Den Basken, allen voran ihrer radikalsozialistischen Partei Batasuna, gehe die antifaschistische Umgestaltung Spaniens nicht tief, nicht weit genug. Sie forderten «eine nachholende Demokratisierung, eine zweite Transición», schrieb Zelik im April dieses Jahres anlässlich des 60. Jahrestages der Zerstörung der baskischen Stadt Guernica, mit der auch die erste spanische Republik und die Autonomie der Basken vernichtet wurden. Die drei Euskadi-Provinzen Bizkaia, Alava und Gipuzkoa und ihre Organisationen repräsentieren, so gesehen, schon seit mehr als siebzig Jahren im Spektrum der spanischen Politik den äussersten linken Rand. So wie Spanien am geografischen Rand des Kontinents eher unfreiwillig die Rolle zugefallen ist, das vereinte Europa gegen afrikanische «Eindringlinge» zu verteidigen, verteidigen die Basken mit ihrer Identität auch ein anderes Spanien.

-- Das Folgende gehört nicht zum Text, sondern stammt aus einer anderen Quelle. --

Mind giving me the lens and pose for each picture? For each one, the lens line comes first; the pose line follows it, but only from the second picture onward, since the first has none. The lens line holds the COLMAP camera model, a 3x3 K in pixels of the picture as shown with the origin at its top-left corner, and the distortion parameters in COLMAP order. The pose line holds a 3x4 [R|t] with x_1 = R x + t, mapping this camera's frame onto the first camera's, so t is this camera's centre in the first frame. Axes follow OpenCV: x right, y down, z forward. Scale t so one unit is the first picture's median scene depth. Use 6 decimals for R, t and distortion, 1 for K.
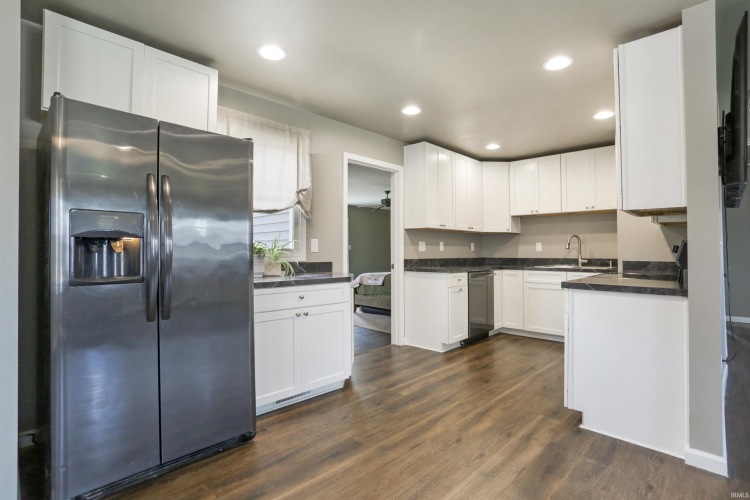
lens RADIAL K [[366.2, 0, 382.4], [0, 366.2, 245.1], [0, 0, 1]] dist [-0.060262, 0.021626]
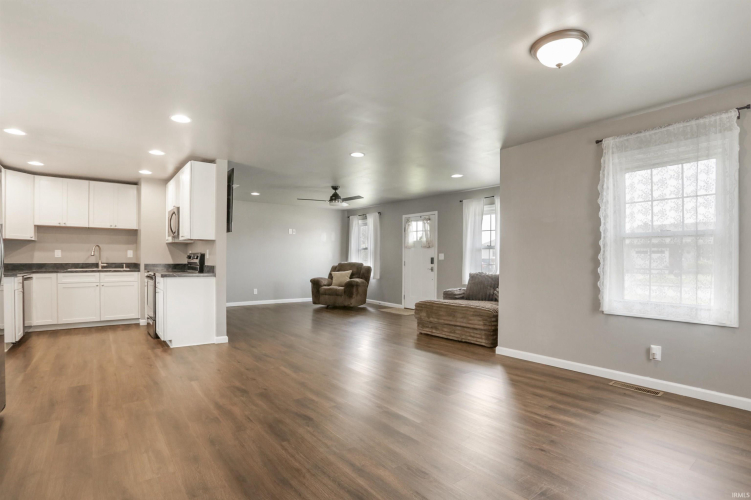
lens RADIAL K [[366.6, 0, 367.4], [0, 366.6, 231.0], [0, 0, 1]] dist [-0.030283, -0.000021]
pose [[0.164072, 0.069225, 0.984016, -0.618660], [-0.018881, 0.997572, -0.067031, -0.009511], [-0.986268, -0.007581, 0.164981, -0.191973]]
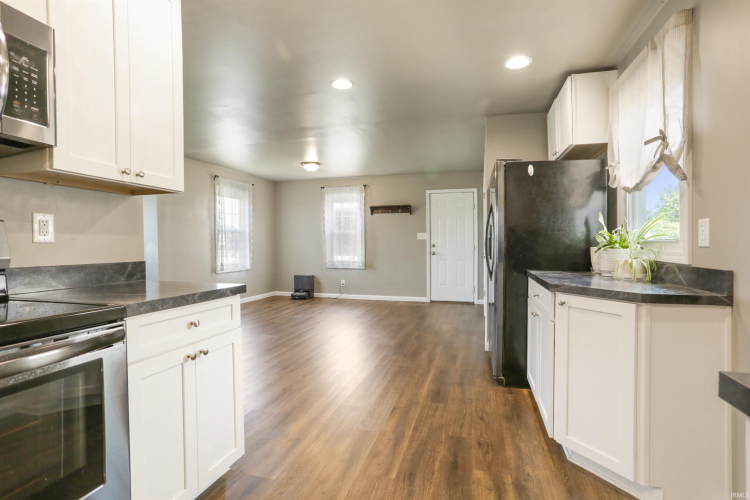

Wenn man Raul Zeliks «Der bewaffnete Freund» gelesen hat, stellt sich allerdings eher der Eindruck her, als würden die Basken vor allem unter dem Liebesentzug der Spanier leiden, die ihre ältesten europäischen Verwandten partout nicht als Nachbarn leiden mögen. Zelik schildert in seinem spannenden politischen road movie die illegale Autofahrt eines hohen ETA-Funktionärs von Südfrankreich quer durch Spanien zur Meerenge von Gibraltar. Er lässt ihn den Hass der spanischen Hotelwirte und Taxifahrer spüren, sich auf den eigenen ganzseitigen Fahndungsfotos betrachten, schwer krank, aber nie humorlos werden und mit spanischen Milizionären Katz und Maus spielen. Dieser Zubieta, etwa fünfzigjährig, wird von einem jungen Deutschen gefahren, der sich zu Europastudien an der Universität von Bilbao aufhält. Wer Zeliks politische Analysen und Kommentare in den letzten Jahren verfolgt hat, wird in der Figur Zubieta unschwer das reale Vorbild Mikel Albizu erkennen.

Entfernte Verwandte

Zelik plädiert mit Klugheit, moralischer Integrität und verhaltener Trauer, doch nie unparteiisch, für die Beendigung der Gewalt und den längst fälligen Übergang des baskischen Konflikts in ein zivilgesellschaftliches, gewissermassen gesamteuropäisches Lösungskonzept, das von gemeinsamer Verantwortung getragen wäre. Aus dem Terroristen Zubieta wird im Schlussbild der liebevolle Familienvater. Ein romantischer Traum? Zeliks konziser Abriss der historischen Wurzeln des Konflikts, seine Figurenporträts, die Begegnungen mit dem alltäglichen Spanien sind jedenfalls von einer Mitmenschlichkeit getragen, die aus Lesern Mitfühlende, entfernte Verwandte, Europäer macht. Man kann diesen Roman nach der Lektüre nicht gleichgültig weglegen. Seine nachdenkliche, de-eskalierende Erzählweise, gemischt aus Essay, Dossier und Novelle, ist ein wohltuendes Antidot gegen die aufgeheizten Terrorismusdiskurse unserer Tage.